# PROBLEM REQUIREMENTS
Would you reproduce the material word for word, from its very first line through the line containing "title End [102, 280, 1397, 749]", both included?

**** GIVEN RECORDS ****

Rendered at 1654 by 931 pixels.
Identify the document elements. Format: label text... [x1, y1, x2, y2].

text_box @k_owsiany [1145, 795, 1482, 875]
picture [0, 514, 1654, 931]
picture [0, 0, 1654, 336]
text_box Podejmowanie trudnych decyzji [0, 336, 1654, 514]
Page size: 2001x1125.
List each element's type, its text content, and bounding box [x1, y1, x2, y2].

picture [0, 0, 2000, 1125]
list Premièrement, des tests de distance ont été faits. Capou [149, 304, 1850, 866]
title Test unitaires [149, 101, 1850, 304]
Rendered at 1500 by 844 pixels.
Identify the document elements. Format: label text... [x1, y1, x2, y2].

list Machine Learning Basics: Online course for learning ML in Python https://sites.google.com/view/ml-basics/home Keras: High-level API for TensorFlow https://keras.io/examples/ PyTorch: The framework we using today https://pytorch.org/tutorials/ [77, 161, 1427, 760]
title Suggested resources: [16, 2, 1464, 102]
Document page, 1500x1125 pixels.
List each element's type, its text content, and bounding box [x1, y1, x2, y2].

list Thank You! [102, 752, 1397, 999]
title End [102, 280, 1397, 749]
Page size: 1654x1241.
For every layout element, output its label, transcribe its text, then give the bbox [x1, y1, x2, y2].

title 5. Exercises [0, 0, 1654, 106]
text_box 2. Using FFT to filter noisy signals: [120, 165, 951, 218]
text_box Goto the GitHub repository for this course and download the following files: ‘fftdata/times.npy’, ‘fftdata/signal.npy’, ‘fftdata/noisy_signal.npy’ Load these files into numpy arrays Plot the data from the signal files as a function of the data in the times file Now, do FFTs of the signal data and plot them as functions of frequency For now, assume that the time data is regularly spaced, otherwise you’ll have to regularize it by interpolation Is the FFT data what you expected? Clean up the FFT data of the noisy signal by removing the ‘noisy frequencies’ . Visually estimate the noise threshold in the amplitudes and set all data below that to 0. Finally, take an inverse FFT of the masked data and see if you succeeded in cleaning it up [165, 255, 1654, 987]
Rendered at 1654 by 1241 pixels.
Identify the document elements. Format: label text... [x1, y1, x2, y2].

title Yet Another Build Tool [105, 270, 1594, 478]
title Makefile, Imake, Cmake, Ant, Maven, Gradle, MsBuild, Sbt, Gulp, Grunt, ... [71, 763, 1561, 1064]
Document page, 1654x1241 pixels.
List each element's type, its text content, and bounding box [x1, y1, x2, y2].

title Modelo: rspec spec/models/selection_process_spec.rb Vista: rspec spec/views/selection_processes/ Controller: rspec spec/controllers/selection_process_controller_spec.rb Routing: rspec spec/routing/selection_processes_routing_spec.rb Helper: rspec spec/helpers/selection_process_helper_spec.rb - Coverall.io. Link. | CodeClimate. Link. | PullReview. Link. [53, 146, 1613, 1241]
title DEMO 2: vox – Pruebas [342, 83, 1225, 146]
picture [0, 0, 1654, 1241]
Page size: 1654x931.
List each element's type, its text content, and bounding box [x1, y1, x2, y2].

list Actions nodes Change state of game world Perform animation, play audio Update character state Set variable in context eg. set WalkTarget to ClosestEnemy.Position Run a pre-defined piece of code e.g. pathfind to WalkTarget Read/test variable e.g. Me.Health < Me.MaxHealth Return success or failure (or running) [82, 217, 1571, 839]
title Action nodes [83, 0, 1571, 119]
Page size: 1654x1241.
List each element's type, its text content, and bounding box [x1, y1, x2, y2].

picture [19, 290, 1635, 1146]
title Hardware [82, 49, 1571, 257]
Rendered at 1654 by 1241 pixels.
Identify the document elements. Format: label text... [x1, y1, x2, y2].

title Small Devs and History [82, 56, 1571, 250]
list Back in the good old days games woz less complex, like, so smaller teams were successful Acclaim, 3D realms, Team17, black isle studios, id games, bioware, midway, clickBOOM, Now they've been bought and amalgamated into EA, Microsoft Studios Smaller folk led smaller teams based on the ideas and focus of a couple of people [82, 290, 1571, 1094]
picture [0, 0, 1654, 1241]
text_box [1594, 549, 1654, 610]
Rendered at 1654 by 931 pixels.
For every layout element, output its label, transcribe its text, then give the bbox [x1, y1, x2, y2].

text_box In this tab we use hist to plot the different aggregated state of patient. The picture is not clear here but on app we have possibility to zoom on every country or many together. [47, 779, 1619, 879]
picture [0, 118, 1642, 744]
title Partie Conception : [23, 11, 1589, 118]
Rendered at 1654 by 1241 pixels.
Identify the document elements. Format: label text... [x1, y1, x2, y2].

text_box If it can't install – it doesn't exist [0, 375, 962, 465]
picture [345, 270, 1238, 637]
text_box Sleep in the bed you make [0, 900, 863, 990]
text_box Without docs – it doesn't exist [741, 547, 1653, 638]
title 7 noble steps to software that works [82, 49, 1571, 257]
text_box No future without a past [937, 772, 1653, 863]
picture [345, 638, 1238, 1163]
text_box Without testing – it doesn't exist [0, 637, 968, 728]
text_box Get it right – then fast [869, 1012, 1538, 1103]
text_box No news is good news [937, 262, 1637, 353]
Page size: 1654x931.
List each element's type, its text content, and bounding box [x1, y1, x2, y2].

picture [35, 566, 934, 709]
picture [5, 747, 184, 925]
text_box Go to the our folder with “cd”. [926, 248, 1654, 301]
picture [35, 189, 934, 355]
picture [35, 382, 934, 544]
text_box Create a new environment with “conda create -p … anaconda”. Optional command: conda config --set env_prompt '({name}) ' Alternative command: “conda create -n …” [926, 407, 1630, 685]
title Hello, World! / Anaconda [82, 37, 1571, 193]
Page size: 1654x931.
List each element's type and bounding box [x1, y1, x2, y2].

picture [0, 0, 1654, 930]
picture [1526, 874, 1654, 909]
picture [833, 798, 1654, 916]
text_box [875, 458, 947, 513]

****

# TASK SOLUTION
Rendered at 1654 by 931 pixels.
Identify the document elements. Format: label text... [x1, y1, x2, y2].

text_box @k_owsiany [1145, 795, 1482, 875]
picture [0, 514, 1654, 931]
picture [0, 0, 1654, 336]
text_box Podejmowanie trudnych decyzji [0, 336, 1654, 514]
Page size: 2001x1125.
List each element's type, its text content, and bounding box [x1, y1, x2, y2].

picture [0, 0, 2000, 1125]
list Premièrement, des tests de distance ont été faits. Capou [149, 304, 1850, 866]
title Test unitaires [149, 101, 1850, 304]
Rendered at 1500 by 844 pixels.
Identify the document elements. Format: label text... [x1, y1, x2, y2].

list Machine Learning Basics: Online course for learning ML in Python https://sites.google.com/view/ml-basics/home Keras: High-level API for TensorFlow https://keras.io/examples/ PyTorch: The framework we using today https://pytorch.org/tutorials/ [77, 161, 1427, 760]
title Suggested resources: [16, 2, 1464, 102]
Document page, 1500x1125 pixels.
List each element's type, its text content, and bounding box [x1, y1, x2, y2].

list Thank You! [102, 752, 1397, 999]
title End [102, 280, 1397, 749]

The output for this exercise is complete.